Posted by MMMMarcia on November 10, 2000 at 14:08:51:
In Reply to: The Aftermath Of Fire In The Gorge ... An Eyewitness View posted by Rich on November 10, 2000 at 11:49:03:
Thanks for letting us know what you found, Rich. As I mentioned in an earlier post, fire is not always as destructive in a forest situation as we fear. Or at least, the destruction is sometimes good for the area over time. And it is absolutely amazing how quickly regrowth starts in even the most badly burned areas. I saw an article not too long ago dealing with Mount St. Helens...remember the horrible volcano blast in the 70's? The entire forested side of the mountain was gone, burned & buried under tons of volcanic ash. Yes, I know that was 20-some years ago, but it was still in our lifetime, and as I looked at the pictures of that blast devasted area, I was surprised at how quickly things had come back, in various stages. After only 2 years, photos showed there were lots and lots of wildflowers, grasses and other meadow plants returning. Then tree seedlings began to appear, and the photos taken at 5 years, 10 years, 20 years, etc, showed a constant growth pattern. It's now a beautiful hiking area once again, even though the tallest trees are still not fully grown, by any means.
This doesn't mean I would be happy to see the gorge burned to the ground, but just to say that even after a serious burn, Life goes on, Nature heals itself, and in just a short span, things begin to look beautiful again, even if they are different. Such is the miracle of Mother Nature!
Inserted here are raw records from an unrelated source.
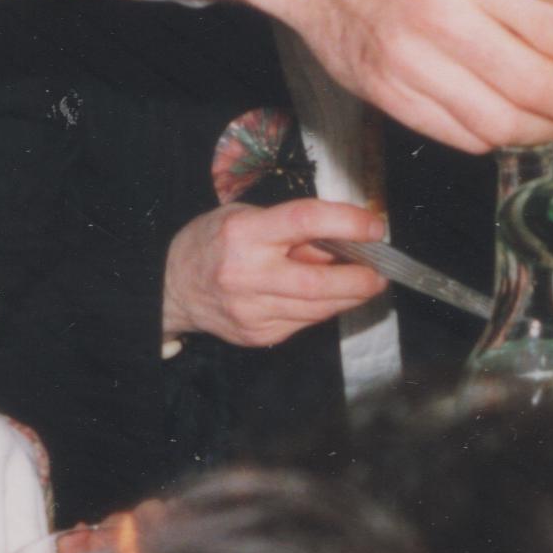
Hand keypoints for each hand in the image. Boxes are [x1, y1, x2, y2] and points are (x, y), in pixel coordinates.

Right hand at [160, 199, 390, 347]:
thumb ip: (293, 229)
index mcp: (243, 234)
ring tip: (365, 282)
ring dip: (348, 297)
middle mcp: (246, 275)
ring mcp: (251, 312)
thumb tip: (344, 240)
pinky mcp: (257, 336)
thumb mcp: (248, 217)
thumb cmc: (213, 241)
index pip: (304, 221)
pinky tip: (328, 297)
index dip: (347, 222)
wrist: (171, 287)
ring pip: (316, 309)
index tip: (374, 226)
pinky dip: (323, 309)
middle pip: (316, 282)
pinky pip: (303, 322)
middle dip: (358, 280)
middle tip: (381, 272)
Many naturalists will tell you that some areas actually NEED to have periodic burns in order to thrive. So, while wildfires make me very sad for all the creatures great & small caught in the path, I know in my heart that it is part of the Grand Scheme for these fires to happen once in awhile. STILL...I'm so happy to hear our Chimnies weren't burned & that Top of the World will be waiting for us again next year.